*** Opening of EXERCISE INPUT ***

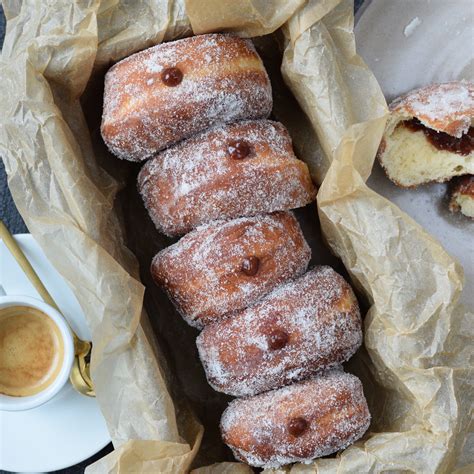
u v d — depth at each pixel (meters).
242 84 0.60
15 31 0.61
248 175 0.59
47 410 0.64
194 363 0.65
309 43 0.60
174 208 0.60
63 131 0.60
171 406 0.60
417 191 0.67
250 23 0.61
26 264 0.63
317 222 0.65
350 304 0.61
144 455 0.58
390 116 0.65
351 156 0.59
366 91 0.61
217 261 0.60
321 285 0.60
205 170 0.60
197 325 0.62
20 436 0.64
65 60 0.60
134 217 0.65
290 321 0.60
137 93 0.59
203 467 0.61
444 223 0.66
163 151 0.61
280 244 0.60
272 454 0.59
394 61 0.66
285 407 0.59
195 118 0.60
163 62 0.59
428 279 0.59
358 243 0.60
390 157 0.66
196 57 0.59
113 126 0.60
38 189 0.60
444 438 0.58
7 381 0.64
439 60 0.66
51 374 0.64
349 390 0.60
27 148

*** Close of EXERCISE INPUT ***

Restate the records above exactly, less any pictures.

EXERCISE SOLUTION:
u v d — depth at each pixel (meters).
242 84 0.60
15 31 0.61
248 175 0.59
47 410 0.64
194 363 0.65
309 43 0.60
174 208 0.60
63 131 0.60
171 406 0.60
417 191 0.67
250 23 0.61
26 264 0.63
317 222 0.65
350 304 0.61
144 455 0.58
390 116 0.65
351 156 0.59
366 91 0.61
217 261 0.60
321 285 0.60
205 170 0.60
197 325 0.62
20 436 0.64
65 60 0.60
134 217 0.65
290 321 0.60
137 93 0.59
203 467 0.61
444 223 0.66
163 151 0.61
280 244 0.60
272 454 0.59
394 61 0.66
285 407 0.59
195 118 0.60
163 62 0.59
428 279 0.59
358 243 0.60
390 157 0.66
196 57 0.59
113 126 0.60
38 189 0.60
444 438 0.58
7 381 0.64
439 60 0.66
51 374 0.64
349 390 0.60
27 148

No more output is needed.